Blasts From the Past: The LeMat Revolver

Why this nine-shooter earned the nickname the “grapeshot revolver”

Antique Guns
The compact revolver had an incredible amount of firepower for its time.Courtesy James D. Julia Auctioneers

Blasts From the Past is a weekly look at great old guns and underappreciated shooters from yesteryear. If you have photos of rare, interesting, or unusual firearms, send them to fsgunnuts@gmail.com.

The LeMat revolver is one of the interesting curiosities of the Civil War, a revolver with a shotgun barrel in the center, hence the nickname “grapeshot revolver.” It was invented in 1856 by Dr. Alexandre LeMat in New Orleans. General P.G.T. Beauregard of the Confederacy was one of LeMat’s backers, and he carried a LeMat during the war, as did J.E.B. Stuart and Richard Anderson.

The LeMat was a major firepower upgrade over handguns of the day. Not only did it offer the buckshot barrel, but the revolver cylinder also held nine shots, as opposed to the six of most revolvers. A small lever near the top of the hammer acts as the barrel selector. Flipping it up with your thumb shifts the striker down to hit the nipple over the shotgun barrel.

Two LeMat prototypes were produced in Philadelphia; the guns were made in France and Belgium. Serial number 1 was made by Belgium’s Francotte. In all, about 2,500 full-size LeMats, and about 100 percussion Baby LaMats, were made, most of which made it to Confederate forces, the sole users of the gun during the Civil War. The French also used a cartridge model of the LeMat in the Franco-Prussian War, giving it an 0–2 record in major conflicts, although it was never produced in large enough numbers to make a difference one way or the other. There was also a carbine version, which was even scarcer than the handgun, with fewer than 20 ever made.

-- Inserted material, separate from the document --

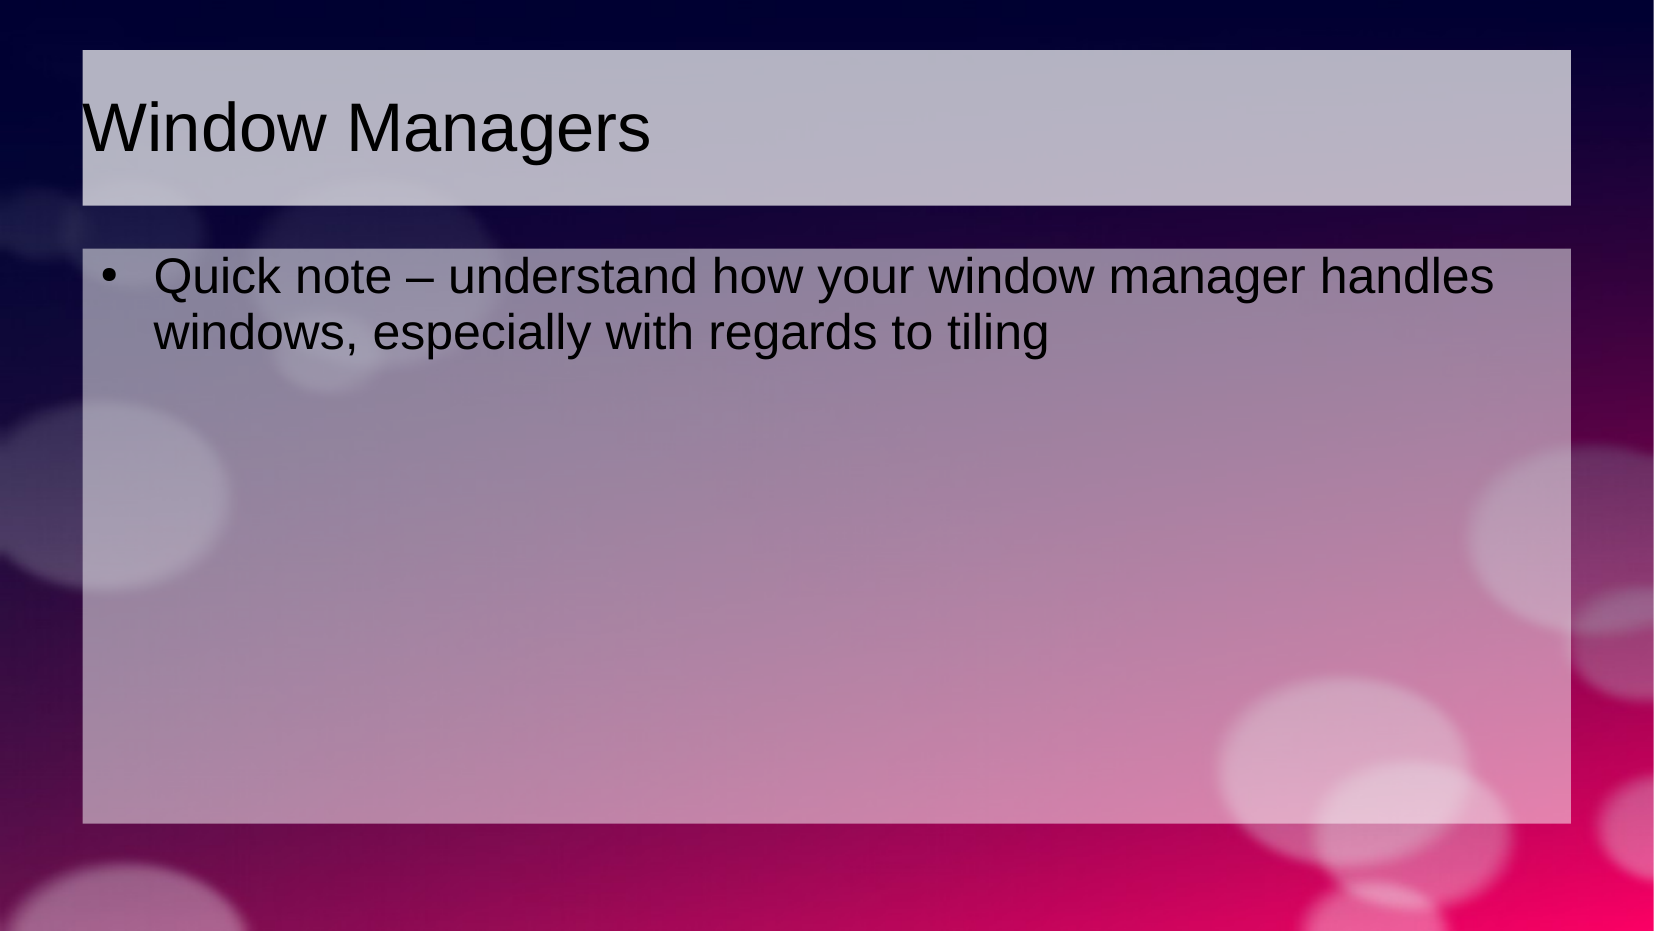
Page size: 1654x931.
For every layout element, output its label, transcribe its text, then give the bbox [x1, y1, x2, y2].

The cased gun pictured here is a first-model LeMat that belonged to Thomas B. Memminger, a Confederate surgeon during the Civil War, and the son of Confederate Secretary of the Treasury Christopher Memminger. It's a very early gun (serial number 25) and in October it's set to go up for sale at James D. Julia Auction, where it is expected to bring $25,000–$35,000.

First-model LeMats were all .42 caliber; a smaller, .32-caliber version followed. Baby LeMat Owners had to cast balls to fit the non-standard barrels of the earlier LeMats. As a first model, Memminger’s gun comes complete with a .42-caliber mold.

Update July 1: Corrections have been made to this post after publication.